● WHAT IS EXPECTED:
Setting pictures aside, output exactly the lines from the start of the records to the line with "Dim. (cm): 10", that line included.

● DATA SHOWN:
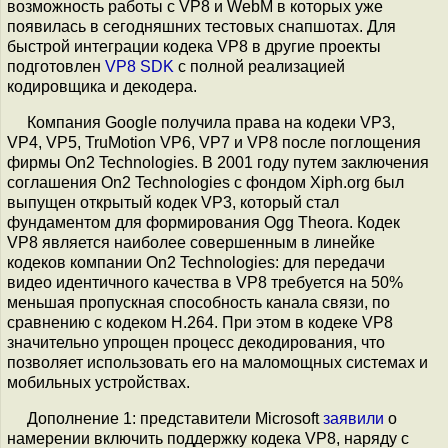
возможность работы с VP8 и WebM в которых уже
появилась в сегодняшних тестовых снапшотах. Для
быстрой интеграции кодека VP8 в другие проекты
подготовлен
VP8 SDK
c полной реализацией
кодировщика и декодера.
Компания Google получила права на кодеки VP3,
VP4, VP5, TruMotion VP6, VP7 и VP8 после поглощения
фирмы On2 Technologies. В 2001 году путем заключения
соглашения On2 Technologies с фондом Xiph.org был
выпущен открытый кодек VP3, который стал
фундаментом для формирования Ogg Theora. Кодек
VP8 является наиболее совершенным в линейке
кодеков компании On2 Technologies: для передачи
видео идентичного качества в VP8 требуется на 50%
меньшая пропускная способность канала связи, по
сравнению с кодеком H.264. При этом в кодеке VP8
значительно упрощен процесс декодирования, что
позволяет использовать его на маломощных системах и
мобильных устройствах.
Дополнение 1: представители Microsoft
заявили
о
намерении включить поддержку кодека VP8, наряду с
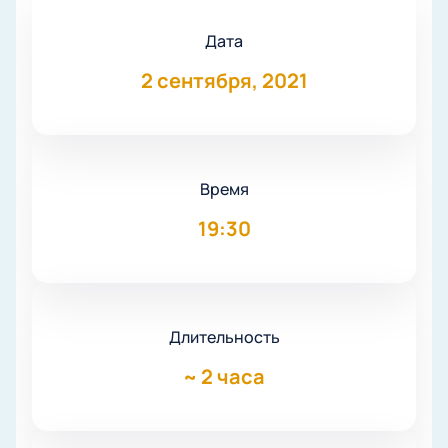
Дата
2 сентября, 2021
Время
19:30
Длительность
~
2 часа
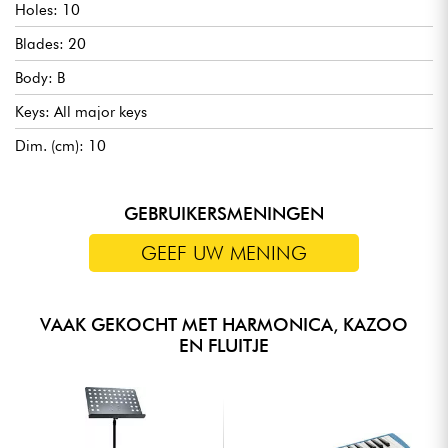
Holes: 10
Blades: 20
Body: B
Keys: All major keys
Dim. (cm): 10
GEBRUIKERSMENINGEN
GEEF UW MENING
VAAK GEKOCHT MET HARMONICA, KAZOO
EN FLUITJE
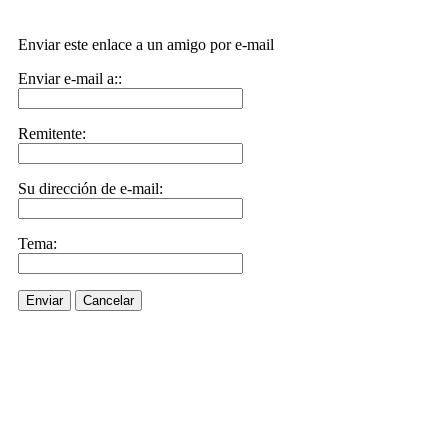
Enviar este enlace a un amigo por e-mail
Enviar e-mail a::
Remitente:
Su dirección de e-mail:
Tema:
Enviar
Cancelar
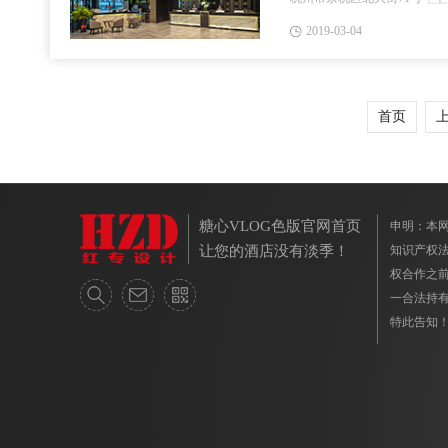
计作品充分得展示了糖心VLO
2019-03-04
页版设计上的实力!在此红...
首页
糖心VLOG色版官网首页
申明：
让您的酒店没有淡季！
知识产权法
权合作之前
一合法持有人
特此告知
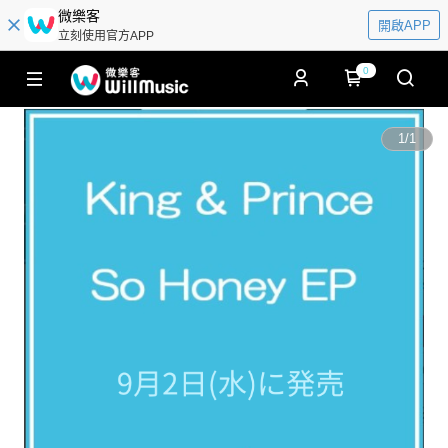
微樂客
開啟APP
立刻使用官方APP
0
1
/
1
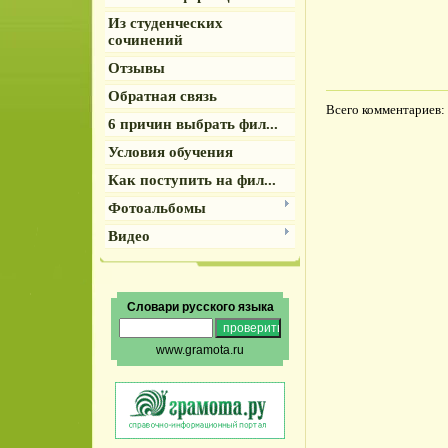
Из студенческих
сочинений
Отзывы
Обратная связь
Всего комментариев
:
6 причин выбрать фил...
Условия обучения
Как поступить на фил...
Фотоальбомы
Видео
Словари русского языка
www.gramota.ru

● RESPONSE BOX:
возможность работы с VP8 и WebM в которых уже
появилась в сегодняшних тестовых снапшотах. Для
быстрой интеграции кодека VP8 в другие проекты
подготовлен
VP8 SDK
c полной реализацией
кодировщика и декодера.
Компания Google получила права на кодеки VP3,
VP4, VP5, TruMotion VP6, VP7 и VP8 после поглощения
фирмы On2 Technologies. В 2001 году путем заключения
соглашения On2 Technologies с фондом Xiph.org был
выпущен открытый кодек VP3, который стал
фундаментом для формирования Ogg Theora. Кодек
VP8 является наиболее совершенным в линейке
кодеков компании On2 Technologies: для передачи
видео идентичного качества в VP8 требуется на 50%
меньшая пропускная способность канала связи, по
сравнению с кодеком H.264. При этом в кодеке VP8
значительно упрощен процесс декодирования, что
позволяет использовать его на маломощных системах и
мобильных устройствах.
Дополнение 1: представители Microsoft
заявили
о
намерении включить поддержку кодека VP8, наряду с
Дата
2 сентября, 2021
Время
19:30
Длительность
~
2 часа
Holes: 10
Blades: 20
Body: B
Keys: All major keys
Dim. (cm): 10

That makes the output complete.